Interview Christoph Benner
Über ein Jahrzehnt lang erforschte Felix Hasler die Pharmakologie des halluzinogenen Pilzwirkstoffs Psilocybin an der Psychiatrischen Universitätsklinik Zürich in der Forschungsgruppe von Franz X. Vollenweider. 2012 veröffentlichte er sein Buch Neuromythologie, in dem er gegen den aktuellen Hype um die Neurowissenschaften und ihre Deutungshoheit argumentiert und für eine realistischere Interpretation neurowissenschaftlicher Ergebnisse plädiert. Derzeit ist Felix Hasler Gastwissenschaftler an der Humboldt Universität in Berlin, wo wir uns zu einem Gespräch über die Bedeutung neurowissenschaftlicher Ergebnisse, psychische Krankheiten und Psychedelikforschung trafen.

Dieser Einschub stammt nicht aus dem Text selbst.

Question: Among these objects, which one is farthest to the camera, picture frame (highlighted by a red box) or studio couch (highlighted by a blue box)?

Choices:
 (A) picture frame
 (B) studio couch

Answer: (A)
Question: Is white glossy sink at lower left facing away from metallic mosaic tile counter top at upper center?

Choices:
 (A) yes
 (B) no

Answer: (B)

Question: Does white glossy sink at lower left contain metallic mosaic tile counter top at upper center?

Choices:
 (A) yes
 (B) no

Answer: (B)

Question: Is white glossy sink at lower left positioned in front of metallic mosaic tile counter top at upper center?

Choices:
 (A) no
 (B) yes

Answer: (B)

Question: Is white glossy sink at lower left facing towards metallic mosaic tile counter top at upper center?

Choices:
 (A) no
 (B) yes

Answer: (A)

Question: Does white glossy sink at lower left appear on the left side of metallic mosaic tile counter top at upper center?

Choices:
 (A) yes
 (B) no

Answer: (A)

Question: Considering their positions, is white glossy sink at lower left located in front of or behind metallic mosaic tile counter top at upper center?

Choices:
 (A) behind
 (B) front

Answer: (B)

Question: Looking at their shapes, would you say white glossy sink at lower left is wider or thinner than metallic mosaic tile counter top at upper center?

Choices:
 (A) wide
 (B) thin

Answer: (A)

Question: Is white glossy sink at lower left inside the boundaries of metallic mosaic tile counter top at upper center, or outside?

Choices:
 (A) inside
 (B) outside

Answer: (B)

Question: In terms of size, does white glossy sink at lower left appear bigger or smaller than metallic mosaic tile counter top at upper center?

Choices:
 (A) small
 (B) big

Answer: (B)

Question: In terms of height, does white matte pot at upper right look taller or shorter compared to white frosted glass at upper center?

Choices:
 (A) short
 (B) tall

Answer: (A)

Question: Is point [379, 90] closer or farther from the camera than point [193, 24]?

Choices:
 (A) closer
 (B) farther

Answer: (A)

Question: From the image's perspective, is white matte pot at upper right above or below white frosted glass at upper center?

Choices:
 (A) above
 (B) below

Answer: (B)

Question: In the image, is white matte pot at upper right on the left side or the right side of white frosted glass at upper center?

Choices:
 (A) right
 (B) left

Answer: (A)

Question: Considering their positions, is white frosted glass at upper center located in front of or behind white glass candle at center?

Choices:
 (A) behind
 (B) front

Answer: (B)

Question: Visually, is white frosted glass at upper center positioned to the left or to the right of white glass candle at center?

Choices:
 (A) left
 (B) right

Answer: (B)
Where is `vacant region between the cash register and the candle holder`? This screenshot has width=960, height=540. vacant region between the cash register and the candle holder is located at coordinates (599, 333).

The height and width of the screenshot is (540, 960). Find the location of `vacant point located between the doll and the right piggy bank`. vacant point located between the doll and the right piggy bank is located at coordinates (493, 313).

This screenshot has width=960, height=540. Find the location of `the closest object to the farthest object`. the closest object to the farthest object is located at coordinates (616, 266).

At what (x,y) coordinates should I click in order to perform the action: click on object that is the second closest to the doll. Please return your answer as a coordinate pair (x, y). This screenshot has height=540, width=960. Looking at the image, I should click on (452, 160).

Jahr für Jahr steigt die Zahl der Menschen mit psychiatrischen Erkrankungen. Depression ist eine Volkskrankheit geworden. Internationale Forschungslabore arbeiten an der Entschlüsselung von Biomarkern für Schizophrenie und genetischen Risikofaktoren für Angsterkrankungen. In deinem Buch Neuromythologie bezeichnest du die Biologische Psychiatrie als epischen Misserfolg. Warum?
Felix Hasler: Nehmen wir doch «Personalisierte Medizin» – ein neues Schlagwort, das nun auch in der Biologischen Psychiatrie die Runde macht. Dieser Begriff erweckt den Eindruck, als könne man psychische Erkrankungen schon bald bei jedem Patienten individuell angepasst behandeln. Mit Psychopharmaka behandeln, bliebe noch zu präzisieren, denn die klassische Psychoanalyse ist ja ein längst bestehendes Therapieverfahren, das individualisierter gar nicht sein könnte. Auf der Analysecouch geht es immer nur um eine ganz individuelle Biographie.

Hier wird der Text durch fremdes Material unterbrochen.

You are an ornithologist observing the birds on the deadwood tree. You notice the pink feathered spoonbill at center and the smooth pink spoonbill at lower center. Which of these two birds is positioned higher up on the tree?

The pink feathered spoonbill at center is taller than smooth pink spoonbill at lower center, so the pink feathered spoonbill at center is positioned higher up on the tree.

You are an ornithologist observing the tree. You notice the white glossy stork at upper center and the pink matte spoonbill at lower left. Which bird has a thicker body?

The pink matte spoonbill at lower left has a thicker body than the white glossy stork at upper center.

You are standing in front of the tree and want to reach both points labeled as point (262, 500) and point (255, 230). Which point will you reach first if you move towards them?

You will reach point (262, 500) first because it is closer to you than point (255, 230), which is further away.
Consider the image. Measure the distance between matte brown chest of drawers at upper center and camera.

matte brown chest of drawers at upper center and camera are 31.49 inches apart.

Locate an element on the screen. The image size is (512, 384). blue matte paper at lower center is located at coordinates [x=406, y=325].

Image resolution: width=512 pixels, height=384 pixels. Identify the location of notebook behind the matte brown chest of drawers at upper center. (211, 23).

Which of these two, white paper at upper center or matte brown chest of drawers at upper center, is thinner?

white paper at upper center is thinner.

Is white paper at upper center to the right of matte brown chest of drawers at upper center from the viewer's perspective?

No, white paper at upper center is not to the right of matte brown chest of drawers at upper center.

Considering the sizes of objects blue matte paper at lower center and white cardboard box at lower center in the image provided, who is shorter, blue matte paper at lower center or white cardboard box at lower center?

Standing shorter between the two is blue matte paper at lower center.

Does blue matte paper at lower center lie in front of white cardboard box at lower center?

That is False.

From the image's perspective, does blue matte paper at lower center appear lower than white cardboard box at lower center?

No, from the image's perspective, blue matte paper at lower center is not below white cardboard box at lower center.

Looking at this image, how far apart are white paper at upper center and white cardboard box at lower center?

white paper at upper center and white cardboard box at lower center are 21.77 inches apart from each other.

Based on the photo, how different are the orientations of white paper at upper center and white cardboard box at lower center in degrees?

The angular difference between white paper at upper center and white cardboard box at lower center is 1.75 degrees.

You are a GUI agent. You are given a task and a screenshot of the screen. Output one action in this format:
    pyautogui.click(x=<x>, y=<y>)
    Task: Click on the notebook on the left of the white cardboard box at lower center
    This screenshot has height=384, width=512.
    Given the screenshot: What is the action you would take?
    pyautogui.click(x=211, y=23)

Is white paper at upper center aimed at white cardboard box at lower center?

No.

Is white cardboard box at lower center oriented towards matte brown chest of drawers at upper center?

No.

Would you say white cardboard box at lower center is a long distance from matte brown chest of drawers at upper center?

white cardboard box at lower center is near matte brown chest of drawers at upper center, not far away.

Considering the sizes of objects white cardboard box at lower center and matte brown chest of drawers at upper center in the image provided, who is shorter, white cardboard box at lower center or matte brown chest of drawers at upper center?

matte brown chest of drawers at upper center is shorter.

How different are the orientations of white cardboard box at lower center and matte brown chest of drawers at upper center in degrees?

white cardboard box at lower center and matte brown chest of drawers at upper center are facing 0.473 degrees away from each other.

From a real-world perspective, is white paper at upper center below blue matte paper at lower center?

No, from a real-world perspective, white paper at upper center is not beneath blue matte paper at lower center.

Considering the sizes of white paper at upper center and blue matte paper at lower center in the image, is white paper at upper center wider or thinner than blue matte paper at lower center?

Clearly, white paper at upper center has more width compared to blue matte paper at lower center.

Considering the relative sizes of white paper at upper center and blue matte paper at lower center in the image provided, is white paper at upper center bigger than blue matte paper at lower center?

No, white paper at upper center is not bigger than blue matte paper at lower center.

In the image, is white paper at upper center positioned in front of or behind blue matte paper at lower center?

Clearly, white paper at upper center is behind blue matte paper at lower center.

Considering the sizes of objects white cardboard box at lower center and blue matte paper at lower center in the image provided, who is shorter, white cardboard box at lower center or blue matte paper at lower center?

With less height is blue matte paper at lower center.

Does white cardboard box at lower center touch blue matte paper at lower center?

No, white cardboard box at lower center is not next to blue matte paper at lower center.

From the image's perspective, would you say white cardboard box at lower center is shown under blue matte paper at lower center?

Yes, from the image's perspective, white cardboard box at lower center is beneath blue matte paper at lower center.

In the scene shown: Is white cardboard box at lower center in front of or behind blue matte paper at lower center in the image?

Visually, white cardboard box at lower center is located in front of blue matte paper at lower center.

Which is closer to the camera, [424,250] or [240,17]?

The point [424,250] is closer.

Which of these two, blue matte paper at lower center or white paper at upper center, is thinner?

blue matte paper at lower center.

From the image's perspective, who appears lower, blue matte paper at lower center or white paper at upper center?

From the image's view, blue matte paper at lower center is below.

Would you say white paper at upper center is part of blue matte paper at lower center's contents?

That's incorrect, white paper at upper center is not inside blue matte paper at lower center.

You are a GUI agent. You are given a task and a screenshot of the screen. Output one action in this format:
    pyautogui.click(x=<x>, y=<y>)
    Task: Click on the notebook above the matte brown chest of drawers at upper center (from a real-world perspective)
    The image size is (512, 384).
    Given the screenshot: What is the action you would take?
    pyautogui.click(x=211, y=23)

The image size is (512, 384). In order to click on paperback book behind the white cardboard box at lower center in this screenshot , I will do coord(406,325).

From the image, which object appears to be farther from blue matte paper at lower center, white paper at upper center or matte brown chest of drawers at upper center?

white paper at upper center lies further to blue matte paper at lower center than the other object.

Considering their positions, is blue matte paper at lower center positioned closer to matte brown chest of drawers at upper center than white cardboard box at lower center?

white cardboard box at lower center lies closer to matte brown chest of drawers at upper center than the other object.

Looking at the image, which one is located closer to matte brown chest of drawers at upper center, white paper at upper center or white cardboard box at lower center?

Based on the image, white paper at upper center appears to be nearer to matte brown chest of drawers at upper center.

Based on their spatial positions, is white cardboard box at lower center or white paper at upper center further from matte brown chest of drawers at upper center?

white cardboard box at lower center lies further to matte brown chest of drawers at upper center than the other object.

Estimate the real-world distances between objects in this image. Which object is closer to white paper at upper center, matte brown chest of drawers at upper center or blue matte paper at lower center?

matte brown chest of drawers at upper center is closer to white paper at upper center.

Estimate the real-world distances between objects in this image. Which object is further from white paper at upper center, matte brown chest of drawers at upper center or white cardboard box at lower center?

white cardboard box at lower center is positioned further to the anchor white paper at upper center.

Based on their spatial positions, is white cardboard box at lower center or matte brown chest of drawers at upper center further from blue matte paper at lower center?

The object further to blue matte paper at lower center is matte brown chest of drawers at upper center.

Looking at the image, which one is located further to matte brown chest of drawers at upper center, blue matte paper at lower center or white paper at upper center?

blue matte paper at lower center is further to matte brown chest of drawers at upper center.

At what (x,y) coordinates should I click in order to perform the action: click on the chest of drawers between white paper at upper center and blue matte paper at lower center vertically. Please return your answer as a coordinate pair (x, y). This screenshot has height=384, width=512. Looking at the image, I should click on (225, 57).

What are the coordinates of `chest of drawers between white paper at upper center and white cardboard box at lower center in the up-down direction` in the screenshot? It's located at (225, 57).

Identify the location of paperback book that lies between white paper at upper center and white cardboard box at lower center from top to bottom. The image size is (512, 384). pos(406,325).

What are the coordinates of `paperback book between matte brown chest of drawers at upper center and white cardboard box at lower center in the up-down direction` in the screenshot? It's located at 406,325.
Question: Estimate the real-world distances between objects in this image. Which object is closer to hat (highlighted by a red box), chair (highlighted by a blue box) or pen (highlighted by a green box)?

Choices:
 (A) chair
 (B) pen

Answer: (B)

Im Psychiatriekontext ist die Sachlage ganz anders; von der Etablierung einer tatsächlich «personalisierten» Medizin ist man Lichtjahre entfernt. Man hat nämlich immer noch keine Ahnung, was genau bei psychischen Störungen im Gehirn schief läuft. Also hat man auch keinen Plan, wie man da gezielt und planvoll eingreifen kann. Das kann man am Beispiel der Depression verdeutlichen. Bis heute gibt es keine klinisch anwendbaren Daten zur Neurobiologie der Depression.
Dass die Ursache einer Depression eine Serotonin-Stoffwechselstörung des Gehirns sei, ist bis heute eine reine Hypothese geblieben, eine Behauptung. Trotz großem Forschungsaufwand ließ sich diese Annahme nie belegen. Die konsequente Biologisierung psychischer Störungen – also die Sichtweise, psychische Störungen seien nichts anderes als Erkrankungen des Gehirns – hat aber wesentlich dazu beigetragen, dass nun massenhaft Psychopharmaka verschrieben werden. Oft ohne Notwendigkeit, mit zweifelhaftem Nutzen und schweren Nebenwirkungen.

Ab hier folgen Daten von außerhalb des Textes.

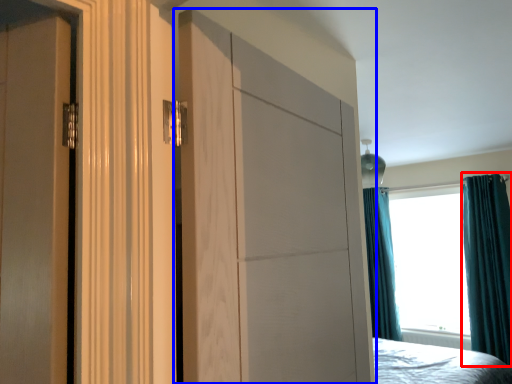
Question: Which point is closer to the camera, curtain (highlighted by a red box) or door (highlighted by a blue box)?

Choices:
 (A) curtain
 (B) door

Answer: (B)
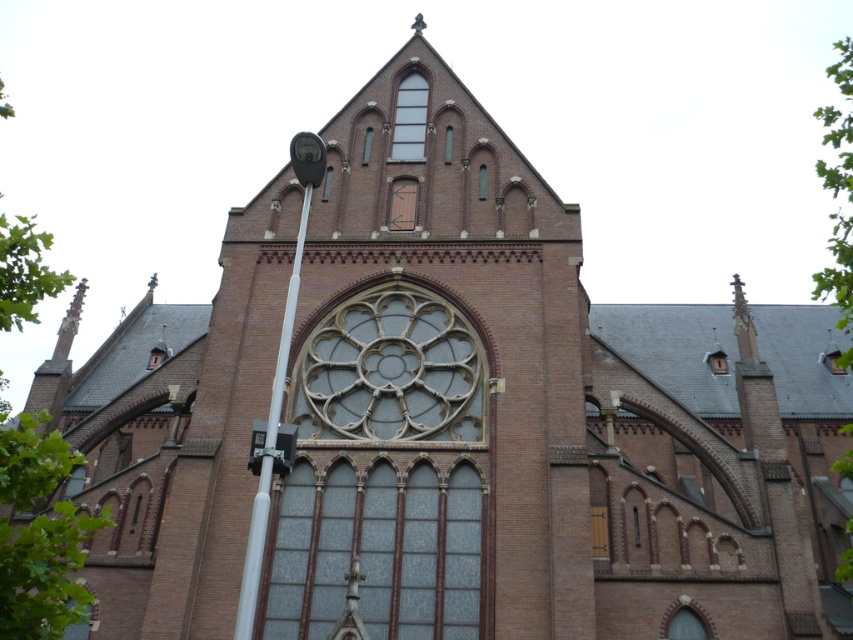
You are an architect analyzing the church facade. You notice the stained glass window at center and the green leafy tree at upper right. Which object appears larger in the image?

The green leafy tree at upper right appears larger than the stained glass window at center in the image.

You are a visitor approaching the church and want to enter through the clear glass door at center. As you approach, you notice a green leafy tree at upper right. Based on the scene description, will the tree block your path to the door?

The green leafy tree at upper right is positioned over the clear glass door at center, so it may cast a shadow but does not physically block the path to the door since it is above the door.

You are a visitor approaching the church entrance. You see the white metallic pole at left and the clear glass door at center. Which object is closer to the entrance?

The clear glass door at center is closer to the entrance because the white metallic pole at left is positioned under it, indicating it is behind the door in the structure.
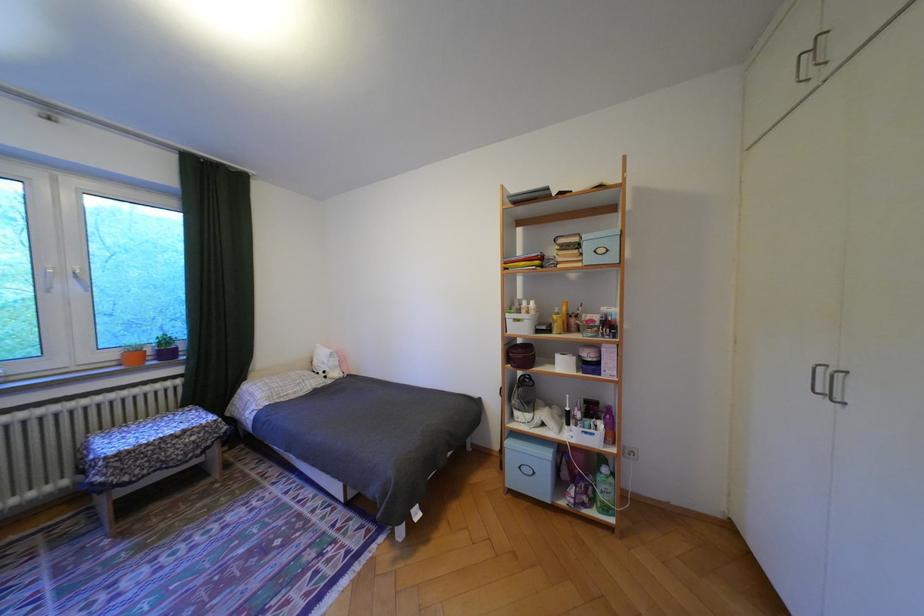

Neuronen können nicht depressiv werden – depressiv sein kann nur der Mensch. Und Psychiatrie ist eben nicht Neurologie. Wahrscheinlich sucht man einfach am falschen Ort, wenn man im Gehirn nach molekularen Mechanismen für eine Depression fahndet. Die Irrelevanz der akademischen Psychiatrieforschung für die klinische Praxis führt auch in Fachkreisen zunehmend zu Resignation. Gut möglich, dass es bald zu einer Neuausrichtung kommt und man wegen chronischer Erfolglosigkeit den «Biologie-Zentrismus» endlich wieder aufgibt.